Aclarándome la gargantaSe me había olvidado colgar el speech que solté en la cena de navidad posterior a los exámenes, y ya que algunos me lo pedisteis, porque según vosotros: “Coño, maestro, es que no hay Dios que entienda lo que has dicho”, aquí está. Y la próxima vez o me prestáis más atención o bebéis menos. Vale, vale, por lo menos lo primero ¿eh?

“Un año más de entrenamiento, todo continúa más o menos igual. Caras nuevas que llegan y otras que nos van dejando por motivos variados, afortunadamente por nada definitivo. Sin embargo, este año es especial. ¿Por qué? Todos lo sabéis: algunos gorriones han echado a volar, y, lanzándome a un mar de metáforas, podría decir que los niños han vestido su toga viril y han asistido como espectadores de lujo a su propia actuación de licenciatura, su madurez institucional dentro del aikido, su mayoría de edad. Ay, escribo estas líneas escuchando al “Rey” trinando el “Love me tender”, y como sé que me voy a poner emotivo, ya pido disculpas de antemano si esto va a sonar un poco “flojito”.

Retomo. Su nuevo grado es un punto que para muchos, entre los que me incluyo, supone un antes y un después porque, pobres de nosotros, fue precisamente en las cercanías temporales de nuestros pases de shodan cuando caímos en el maldito vicio de la enseñanza del aikido.
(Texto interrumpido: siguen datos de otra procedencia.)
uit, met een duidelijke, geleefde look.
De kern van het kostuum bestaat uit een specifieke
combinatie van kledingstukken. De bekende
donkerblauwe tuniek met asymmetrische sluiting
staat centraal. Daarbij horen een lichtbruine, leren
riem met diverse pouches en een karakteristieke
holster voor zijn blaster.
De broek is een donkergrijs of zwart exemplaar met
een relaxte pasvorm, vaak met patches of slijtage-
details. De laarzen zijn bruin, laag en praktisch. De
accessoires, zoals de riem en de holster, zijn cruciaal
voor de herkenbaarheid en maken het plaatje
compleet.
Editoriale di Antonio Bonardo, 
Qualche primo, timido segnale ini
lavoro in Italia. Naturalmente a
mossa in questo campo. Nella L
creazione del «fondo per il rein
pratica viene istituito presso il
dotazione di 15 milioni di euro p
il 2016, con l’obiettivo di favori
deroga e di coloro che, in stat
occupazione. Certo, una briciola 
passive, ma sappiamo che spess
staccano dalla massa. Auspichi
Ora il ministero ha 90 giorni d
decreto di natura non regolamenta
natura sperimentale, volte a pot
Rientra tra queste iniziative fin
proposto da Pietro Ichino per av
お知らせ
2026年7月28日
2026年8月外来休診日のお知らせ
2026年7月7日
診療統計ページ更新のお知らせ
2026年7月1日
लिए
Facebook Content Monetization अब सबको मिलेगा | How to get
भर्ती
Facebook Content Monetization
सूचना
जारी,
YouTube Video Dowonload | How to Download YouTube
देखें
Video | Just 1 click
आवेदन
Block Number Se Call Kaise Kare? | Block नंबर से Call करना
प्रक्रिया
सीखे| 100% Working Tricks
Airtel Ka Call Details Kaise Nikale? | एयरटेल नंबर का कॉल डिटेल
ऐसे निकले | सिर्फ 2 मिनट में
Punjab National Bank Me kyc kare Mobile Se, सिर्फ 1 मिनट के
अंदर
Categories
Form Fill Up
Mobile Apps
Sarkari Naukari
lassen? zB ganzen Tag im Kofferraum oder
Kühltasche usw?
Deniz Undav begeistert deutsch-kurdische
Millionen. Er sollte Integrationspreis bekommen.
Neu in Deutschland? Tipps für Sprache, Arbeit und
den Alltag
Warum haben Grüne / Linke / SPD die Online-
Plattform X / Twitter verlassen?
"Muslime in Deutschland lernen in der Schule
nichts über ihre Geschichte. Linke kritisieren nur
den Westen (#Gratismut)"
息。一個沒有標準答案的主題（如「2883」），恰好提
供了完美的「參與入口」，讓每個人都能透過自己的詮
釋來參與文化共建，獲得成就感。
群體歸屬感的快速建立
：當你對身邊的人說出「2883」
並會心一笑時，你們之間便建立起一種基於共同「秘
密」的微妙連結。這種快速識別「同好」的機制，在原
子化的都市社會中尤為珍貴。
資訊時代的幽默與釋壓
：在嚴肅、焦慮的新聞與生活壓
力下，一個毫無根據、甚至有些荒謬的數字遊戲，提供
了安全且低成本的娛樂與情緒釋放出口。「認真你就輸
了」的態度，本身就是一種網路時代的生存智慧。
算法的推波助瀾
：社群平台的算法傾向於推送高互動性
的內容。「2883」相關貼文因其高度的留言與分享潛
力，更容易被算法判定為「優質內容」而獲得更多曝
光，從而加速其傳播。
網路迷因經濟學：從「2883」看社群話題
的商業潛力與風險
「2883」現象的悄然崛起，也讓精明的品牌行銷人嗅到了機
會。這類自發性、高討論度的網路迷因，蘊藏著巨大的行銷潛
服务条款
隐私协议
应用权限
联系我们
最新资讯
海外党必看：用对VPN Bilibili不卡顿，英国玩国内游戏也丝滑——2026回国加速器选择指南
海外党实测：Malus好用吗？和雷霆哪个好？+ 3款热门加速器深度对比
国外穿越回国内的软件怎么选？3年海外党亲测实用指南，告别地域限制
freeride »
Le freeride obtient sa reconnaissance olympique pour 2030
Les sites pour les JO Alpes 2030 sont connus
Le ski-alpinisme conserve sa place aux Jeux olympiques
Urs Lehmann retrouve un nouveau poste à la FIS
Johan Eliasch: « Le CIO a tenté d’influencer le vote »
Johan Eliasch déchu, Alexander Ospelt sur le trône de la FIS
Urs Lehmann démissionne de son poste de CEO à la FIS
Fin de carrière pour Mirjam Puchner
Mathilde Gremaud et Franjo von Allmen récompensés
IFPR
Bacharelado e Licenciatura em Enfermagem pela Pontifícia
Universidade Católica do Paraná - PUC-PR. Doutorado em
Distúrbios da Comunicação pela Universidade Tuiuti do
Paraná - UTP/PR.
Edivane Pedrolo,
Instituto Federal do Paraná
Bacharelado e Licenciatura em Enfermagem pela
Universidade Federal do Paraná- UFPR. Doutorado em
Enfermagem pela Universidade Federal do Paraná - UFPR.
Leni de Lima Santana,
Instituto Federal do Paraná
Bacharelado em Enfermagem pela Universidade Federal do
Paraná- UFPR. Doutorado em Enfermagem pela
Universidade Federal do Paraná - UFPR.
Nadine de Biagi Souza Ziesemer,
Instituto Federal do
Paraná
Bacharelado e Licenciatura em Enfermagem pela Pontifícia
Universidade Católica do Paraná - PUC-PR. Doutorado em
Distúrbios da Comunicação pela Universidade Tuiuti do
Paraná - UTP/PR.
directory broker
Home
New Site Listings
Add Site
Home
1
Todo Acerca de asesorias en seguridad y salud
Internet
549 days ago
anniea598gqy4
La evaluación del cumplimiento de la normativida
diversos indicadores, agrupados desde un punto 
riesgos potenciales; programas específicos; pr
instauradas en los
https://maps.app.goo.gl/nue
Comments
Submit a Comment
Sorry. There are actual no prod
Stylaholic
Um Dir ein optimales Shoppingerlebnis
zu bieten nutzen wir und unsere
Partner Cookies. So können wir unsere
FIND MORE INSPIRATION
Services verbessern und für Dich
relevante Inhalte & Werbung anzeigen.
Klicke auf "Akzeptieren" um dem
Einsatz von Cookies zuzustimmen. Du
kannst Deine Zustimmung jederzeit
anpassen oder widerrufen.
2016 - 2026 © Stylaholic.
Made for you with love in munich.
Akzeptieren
Algún desalmado, Dios le confunda, al conocer nuestra nueva condición nos dijo ¿Oye, y no te apetece dar clase? ¿Por qué no pruebas?. Y ahora, como en un sueño, me escucho decir “Sí, vale, será una experiencia”. Joder Cáspita, y  tanto.

Ante la posibilidad, remota, de que alguno de estos gaznápiros se dediquen realmente a transmitir lo que saben del aikido, quizá sea este el momento, sobre todo debido a las condiciones óptimas de vuestro nivel etílico, de explicar brevemente lo que significa la enseñanza para mí.

Lo primero que quiero decir es que me voy a convertir en  una de esas  oscuras personas que os aconsejarán enseñar aikido si verdaderamente queréis profundizar en ello. La docencia es ante todo para mí, ahora que suenan las notas de “Can’t help falling in love with you”, un continuado ejercicio de amor por lo que enseñas y hacia aquellos que lo aprenden. Donde no debe faltar la ecuanimidad, que permita ser justo e igualitario en tus juicios; la empatía, que te permita transmitir lo más adecuado para el alumno en cada momento, entendiendo y respetando cuando aquel no puede, o no quiere, comprender lo que para ti es algo claro; la generosidad, entregando sin reservas lo que conoces; la sinceridad, que te permite despejar tu corazón de miedos a reconocer tus propias taras y defectos, pues sólo el que se pierde encuentra nuevas sendas;  firmeza en tus convicciones sin llegar a la aspereza, dejando siempre un lugar a la duda, madre de todos los avances; y por último, aunque no más importante,  saber escuchar, en todo momento, lo que los alumnos tienen que decir, sobre el aikido o sobre lo que sea, pues ello es la base sobre la que construir nuevos proyectos.

Me permito añadir una última cosa como recomendación, ya que no hay nivel etílico que pueda superar esta parrafada: la independencia de juicio desde el respeto de la concepción del aikido que se os enseña. En aikido ya sea en vuestra propia clase o en la práctica cotidiana, siempre se está enseñando y aprendiendo, por eso espero que de estas palabras todos vosotros queráis quitar o añadir aquellos conceptos que os sean propios y cercanos.

Como ahora suenan los acordes del “Viva las Vegas” de Elvis no encuentro mejor momento que dejar de aburriros y brindar por todos vosotros.”